--- PROVIDED RECORDS Enclosed Below ---

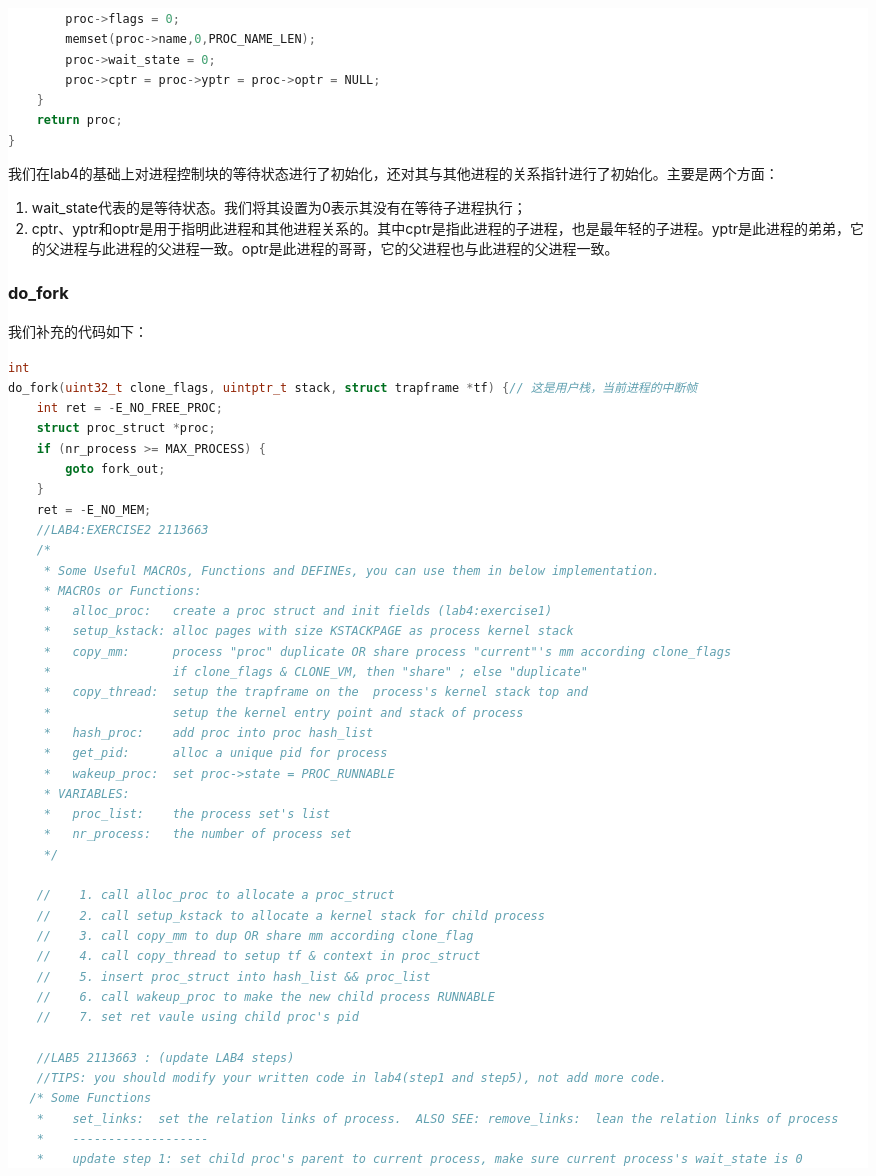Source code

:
 ```c
        proc->flags = 0;
        memset(proc->name,0,PROC_NAME_LEN);
        proc->wait_state = 0;
        proc->cptr = proc->yptr = proc->optr = NULL;
    }
    return proc;
}

```

我们在lab4的基础上对进程控制块的等待状态进行了初始化，还对其与其他进程的关系指针进行了初始化。主要是两个方面：

1. wait_state代表的是等待状态。我们将其设置为0表示其没有在等待子进程执行；
2. cptr、yptr和optr是用于指明此进程和其他进程关系的。其中cptr是指此进程的子进程，也是最年轻的子进程。yptr是此进程的弟弟，它的父进程与此进程的父进程一致。optr是此进程的哥哥，它的父进程也与此进程的父进程一致。



### do_fork

我们补充的代码如下：

```c
int
do_fork(uint32_t clone_flags, uintptr_t stack, struct trapframe *tf) {// 这是用户栈，当前进程的中断帧
    int ret = -E_NO_FREE_PROC;
    struct proc_struct *proc;
    if (nr_process >= MAX_PROCESS) {
        goto fork_out;
    }
    ret = -E_NO_MEM;
    //LAB4:EXERCISE2 2113663
    /*
     * Some Useful MACROs, Functions and DEFINEs, you can use them in below implementation.
     * MACROs or Functions:
     *   alloc_proc:   create a proc struct and init fields (lab4:exercise1)
     *   setup_kstack: alloc pages with size KSTACKPAGE as process kernel stack
     *   copy_mm:      process "proc" duplicate OR share process "current"'s mm according clone_flags
     *                 if clone_flags & CLONE_VM, then "share" ; else "duplicate"
     *   copy_thread:  setup the trapframe on the  process's kernel stack top and
     *                 setup the kernel entry point and stack of process
     *   hash_proc:    add proc into proc hash_list
     *   get_pid:      alloc a unique pid for process
     *   wakeup_proc:  set proc->state = PROC_RUNNABLE
     * VARIABLES:
     *   proc_list:    the process set's list
     *   nr_process:   the number of process set
     */

    //    1. call alloc_proc to allocate a proc_struct
    //    2. call setup_kstack to allocate a kernel stack for child process
    //    3. call copy_mm to dup OR share mm according clone_flag
    //    4. call copy_thread to setup tf & context in proc_struct
    //    5. insert proc_struct into hash_list && proc_list
    //    6. call wakeup_proc to make the new child process RUNNABLE
    //    7. set ret vaule using child proc's pid

    //LAB5 2113663 : (update LAB4 steps)
    //TIPS: you should modify your written code in lab4(step1 and step5), not add more code.
   /* Some Functions
    *    set_links:  set the relation links of process.  ALSO SEE: remove_links:  lean the relation links of process 
    *    -------------------
    *    update step 1: set child proc's parent to current process, make sure current process's wait_state is 0
```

--- End of Enclosed PROVIDED RECORDS ---

Repeat the records above exactly, omitting every picture.

ANSWER ▸
Source code

:
 ```c
        proc->flags = 0;
        memset(proc->name,0,PROC_NAME_LEN);
        proc->wait_state = 0;
        proc->cptr = proc->yptr = proc->optr = NULL;
    }
    return proc;
}

```

我们在lab4的基础上对进程控制块的等待状态进行了初始化，还对其与其他进程的关系指针进行了初始化。主要是两个方面：

1. wait_state代表的是等待状态。我们将其设置为0表示其没有在等待子进程执行；
2. cptr、yptr和optr是用于指明此进程和其他进程关系的。其中cptr是指此进程的子进程，也是最年轻的子进程。yptr是此进程的弟弟，它的父进程与此进程的父进程一致。optr是此进程的哥哥，它的父进程也与此进程的父进程一致。



### do_fork

我们补充的代码如下：

```c
int
do_fork(uint32_t clone_flags, uintptr_t stack, struct trapframe *tf) {// 这是用户栈，当前进程的中断帧
    int ret = -E_NO_FREE_PROC;
    struct proc_struct *proc;
    if (nr_process >= MAX_PROCESS) {
        goto fork_out;
    }
    ret = -E_NO_MEM;
    //LAB4:EXERCISE2 2113663
    /*
     * Some Useful MACROs, Functions and DEFINEs, you can use them in below implementation.
     * MACROs or Functions:
     *   alloc_proc:   create a proc struct and init fields (lab4:exercise1)
     *   setup_kstack: alloc pages with size KSTACKPAGE as process kernel stack
     *   copy_mm:      process "proc" duplicate OR share process "current"'s mm according clone_flags
     *                 if clone_flags & CLONE_VM, then "share" ; else "duplicate"
     *   copy_thread:  setup the trapframe on the  process's kernel stack top and
     *                 setup the kernel entry point and stack of process
     *   hash_proc:    add proc into proc hash_list
     *   get_pid:      alloc a unique pid for process
     *   wakeup_proc:  set proc->state = PROC_RUNNABLE
     * VARIABLES:
     *   proc_list:    the process set's list
     *   nr_process:   the number of process set
     */

    //    1. call alloc_proc to allocate a proc_struct
    //    2. call setup_kstack to allocate a kernel stack for child process
    //    3. call copy_mm to dup OR share mm according clone_flag
    //    4. call copy_thread to setup tf & context in proc_struct
    //    5. insert proc_struct into hash_list && proc_list
    //    6. call wakeup_proc to make the new child process RUNNABLE
    //    7. set ret vaule using child proc's pid

    //LAB5 2113663 : (update LAB4 steps)
    //TIPS: you should modify your written code in lab4(step1 and step5), not add more code.
   /* Some Functions
    *    set_links:  set the relation links of process.  ALSO SEE: remove_links:  lean the relation links of process 
    *    -------------------
    *    update step 1: set child proc's parent to current process, make sure current process's wait_state is 0
```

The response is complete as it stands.